Kült kelimesi dilimize Fransızca ibadet usulü, dini töre ve törenler demek olan culte kelimesinden geçmiştir. Kelimenin Latince kökü ise cultus işleme, ekip biçmeden gelmektedir. Cultus sözcüğü anlam olarak “tapınma” karşılığı kullanılmaktadır. Köken anlamı din ve tapınma olsa da sosyolojide tapınma derecesinde aşırı saygı ve tutku içinde olmayı ifade eder.
Modern toplumlarda Atalar kültünün bir uzantısı olarak Kişi kültü gelişmiştir. Tabi bunlar derinlemesine analiz edilmiş, üzerinde kitaplar, makaleler yazılmış konulardır. Ben burada çok kısa ve sathi olarak belirtmekteyim. Lider, kişi kültü ise; liderin mükemmel insan olarak görülmesi, hata yapmaz kabul edilmesi, başarılarının ulaşılmaz olmasıdır. Özellikle modern dönemde Stalin, Hitler ve Mussolini gibi liderler kişi kültünün en bariz örnekleri olarak kabul edilmişlerdir.
Türk toplumu hem tarihi göçebe geçmişi hem de bulunduğu ve vatan bellediği coğrafyanın zorlamasıyla her zaman için güçlü liderleri sevmiştir. Daha doğrusu bu şartlar güçlü liderliği/merkezi otoriteyi doğurmuştur. Batıda yaşanan aristokratlar zümresi, kilise gibi devlete rağmen otorite inşa eden küçüklü büyüklü otorite adacıkları oluşmamıştır. Bunun sosyolojik açıklamaları bu köşenin sınırlarını ziyadesiyle aşmaktadır.
Güçlü lider ve merkezi büyük otorite ile ilk bakışta bağdaşmayan demokratikleşme ve çok partili hayata geçişten sonra da bu talep devam ede gelmiştir. Bugün de Erdoğan güçlü bir liderdir. Türk toplumu kendisini sevmektedir. Bu durumdaki bir lidere yaftalanan özellikle Batılıların anladığı manada bir “diktatör”, “Tek adam” sıfatları doğru değildir. Ancak liderler doğaları gereği yalnız insanlardır. Liderleri lider yapan sezgilerinin kuvveti ve akil adamların riskli gördüğü olaylara karşı hislerine güvenerek karar almalarıdır. Bu kararlar isabet ederse kişi lider olur. Bu süreç devam ettikçe lider karar alırken akil adamlara danışmamaya başlar ve giderek yalnızlaşır. Ancak devlet idaresinin de kılı kırk yaran bir incelik istediğini, bu sebeple ortak akla önem verilmesi gerektiğini de akıldan çıkartmamak gerekir. Sezgileri kuvvetli lider ile en ince detayları ve riskleri dahi hesap eden akil adamlar arasında uygun bir denge kurulduğunda devletin ve toplumun çok kısa zamanda ilerleyeceği ve başarı kazanacağı muhakkaktır.

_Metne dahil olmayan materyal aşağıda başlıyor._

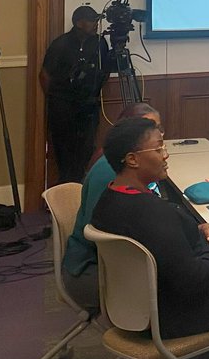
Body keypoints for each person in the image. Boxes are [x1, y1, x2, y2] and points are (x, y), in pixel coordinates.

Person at [91, 117, 209, 359]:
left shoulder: (110, 200)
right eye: (158, 148)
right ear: (132, 159)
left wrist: (196, 229)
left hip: (140, 309)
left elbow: (161, 240)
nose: (166, 155)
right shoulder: (149, 212)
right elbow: (194, 280)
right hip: (179, 316)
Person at [61, 103, 162, 310]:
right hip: (93, 272)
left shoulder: (121, 164)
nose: (156, 133)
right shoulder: (114, 174)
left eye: (158, 128)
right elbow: (108, 234)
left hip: (104, 264)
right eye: (148, 128)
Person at [41, 4, 112, 183]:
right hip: (62, 104)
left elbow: (105, 72)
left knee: (87, 148)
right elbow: (45, 75)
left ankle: (81, 183)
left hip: (89, 104)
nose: (96, 24)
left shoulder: (100, 43)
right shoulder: (61, 43)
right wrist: (55, 97)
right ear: (79, 23)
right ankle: (66, 187)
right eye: (91, 20)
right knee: (64, 148)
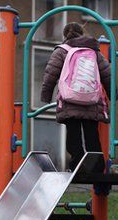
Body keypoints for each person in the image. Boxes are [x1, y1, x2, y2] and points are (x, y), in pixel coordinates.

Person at [41, 22, 111, 173]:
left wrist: (46, 95)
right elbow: (107, 73)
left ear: (65, 36)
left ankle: (77, 165)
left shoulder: (61, 51)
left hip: (69, 99)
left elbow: (50, 74)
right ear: (82, 33)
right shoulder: (94, 51)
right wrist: (113, 93)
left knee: (73, 134)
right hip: (91, 101)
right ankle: (97, 166)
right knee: (92, 133)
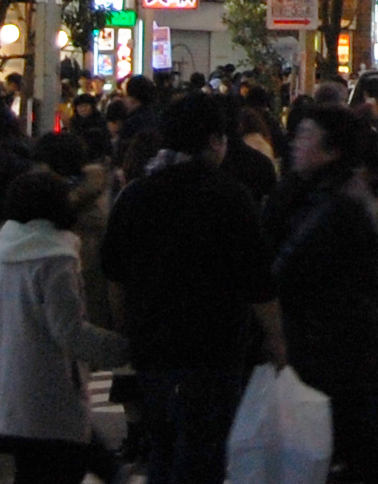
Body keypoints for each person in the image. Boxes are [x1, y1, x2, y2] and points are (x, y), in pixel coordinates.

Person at [99, 94, 288, 484]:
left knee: (163, 446)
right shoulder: (229, 196)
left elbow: (114, 274)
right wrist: (276, 339)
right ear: (215, 141)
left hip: (153, 346)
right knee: (203, 450)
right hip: (214, 347)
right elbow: (257, 279)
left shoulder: (136, 195)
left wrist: (127, 328)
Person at [0, 169, 131, 484]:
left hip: (10, 397)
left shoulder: (5, 256)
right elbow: (69, 331)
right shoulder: (55, 260)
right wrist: (122, 348)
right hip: (47, 395)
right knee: (60, 467)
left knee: (35, 471)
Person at [267, 104, 378, 481]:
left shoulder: (336, 203)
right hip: (338, 342)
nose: (297, 144)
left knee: (349, 447)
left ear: (332, 150)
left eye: (307, 137)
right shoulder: (325, 193)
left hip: (333, 345)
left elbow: (287, 266)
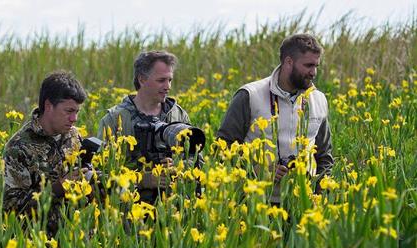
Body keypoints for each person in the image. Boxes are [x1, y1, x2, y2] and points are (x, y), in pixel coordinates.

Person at [217, 33, 334, 203]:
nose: (313, 72)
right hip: (255, 203)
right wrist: (259, 171)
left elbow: (324, 156)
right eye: (308, 65)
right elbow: (223, 147)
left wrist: (321, 194)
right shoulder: (250, 95)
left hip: (303, 204)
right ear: (288, 62)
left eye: (316, 66)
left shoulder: (319, 100)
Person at [98, 50, 196, 204]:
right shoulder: (115, 119)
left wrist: (178, 166)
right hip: (128, 213)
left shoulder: (178, 116)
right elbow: (102, 175)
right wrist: (142, 180)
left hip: (174, 207)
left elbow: (197, 160)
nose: (167, 86)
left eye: (170, 80)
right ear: (142, 79)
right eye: (161, 80)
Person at [3, 71, 89, 235]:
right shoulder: (19, 147)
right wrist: (56, 189)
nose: (74, 118)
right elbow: (12, 210)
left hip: (76, 240)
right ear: (49, 106)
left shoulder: (74, 136)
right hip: (38, 245)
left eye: (77, 111)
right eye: (69, 111)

Türkiye’nin kişiye bağlı olmadan düzgün işleyen bir devlet mekanizmasını kurması gerekmektedir. Bugün Tayyip Erdoğan’a verilen desteğin bir sebebi de Tayyip Erdoğan harici bir siyasi denklemde birçok kesimin temel hakkı olan kazanımlarını kaybetme korkusudur. Türkiye günlük siyasi çekişmelerden uzak, milli ve manevi değerlerinin devlete hakim olduğu, devletinin milletine rağmen değil milleti için var olduğu, temel haklarının güvence altında olduğu bir devlet olduğunda, başka partiler, başka hükümetler işbaşına geldiğinde de ülkenin asgari devlet mekanizması doğru dürüst işleyecektir. Asgari devlet mekanizması derken, başta adliye ve eğitim teşkilatlarının siyasi iktidarlardan etkilenmeden işini iyi yapacak şekilde örgütlenmesi gerekmektedir. Burada siyasi iktidardan kastettiğimiz ise sadece seçimlerle işbaşına gelen siyasi partiler değil, daha önemlisi seçilmeden işbaşına gelen/gelmeye çalışan siyasi iktidarlardır. Bunun yanında devlet işlerinde en küçük hataya dahi mahal vermeyecek şekilde detayları inceleyen bir bürokrasi, siyaset, devlet adamları üstüne de güçlü bir liderin istikrar ve güven telkin etmesi halinde Türkiye 2023 hedeflerine ulaşma yolunda en önemli yol kat edecektir.